Speaker
Description
Plasticity is the study of plastic deformation of materials, which can be quantified using governing and constitutive laws including the conservation of mass, conservation of moment, conservation of energy, and the second law of thermodynamics. A major challenge civil engineers face today is ensuring infrastructure built in coastal environments remains durable, adaptable, and resilient to a changing climate. Chlorides and sulfates are omnipresent in coastal environments and permeate into Portland cement-based infrastructure which leads to chemical restructuring and can alter the mechanical behavior for which the structure was designed to withstand. The objective of the current study is to analyze the mechanical behavior of bentonite clay and Portland cement concrete materials at incremental loading regimes and temperatures to assess the impact of thermal fluctuations on the mechanical behavior of each material.
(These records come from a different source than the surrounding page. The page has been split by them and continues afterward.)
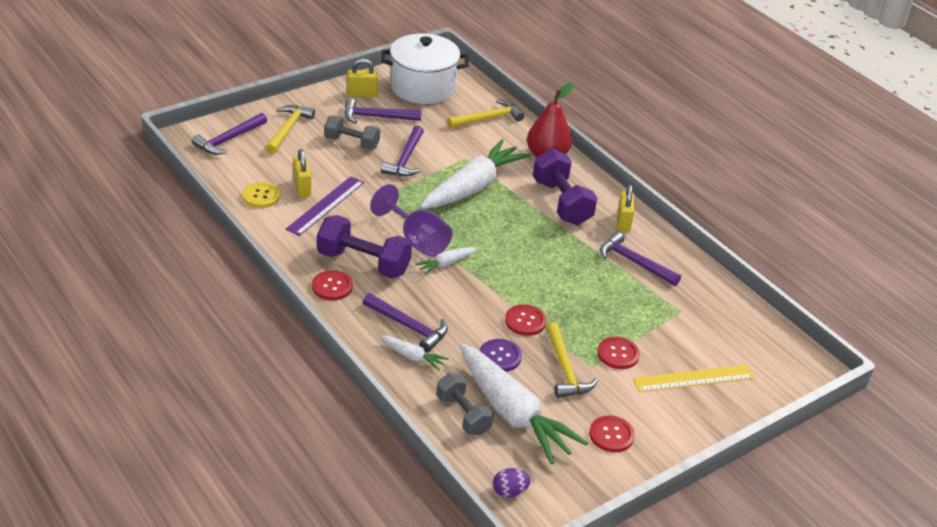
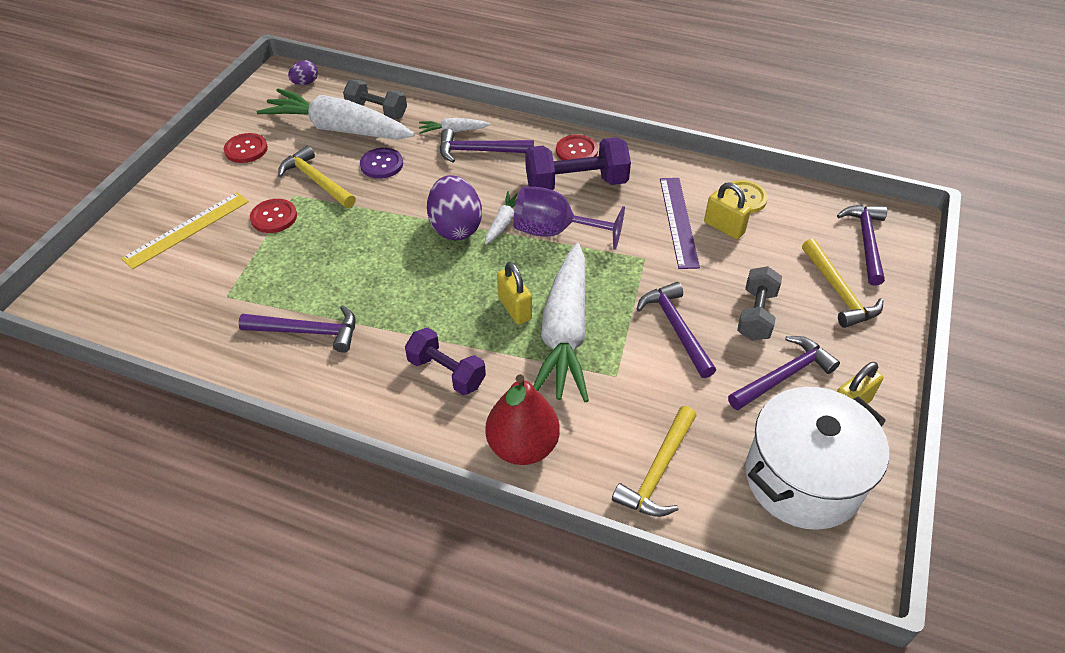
camera: 150 degrees right, 10 degrees up
grey dumbbell [324,115,380,150] -> grey dumbbell turned 60 degrees counterclockwise [737,266,782,341]
red button [505,304,547,336] -> none
purple dumbbell [533,149,597,225] -> purple dumbbell [405,328,486,395], size x0.66
yellow padlock [617,184,634,233] -> yellow padlock moved to [497,262,532,325]
none -> purple egg [427,175,482,240]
Before running the experiments, a high-resolution X-ray micro-computed tomography (CT) scan will be completed to obtain a 3D model of each sample. For the mechanical test, the Environmental Triaxial Automated System (ETAS) will be used to perform incremental loading to obtain the Young’s Modulus and yield envelope of each material at three temperatures: 20, 50, and 80 °C. The samples will remain inside the rubber sleeve after testing and rescan using the same X-ray micro-CT parameters to obtain a 3D volume of the failed sample. The results from this initial study will help guide subsequent experiments that will integrate samples exposed to salt solutions and address solutions to the modeling and design of structures built in aggressive environments.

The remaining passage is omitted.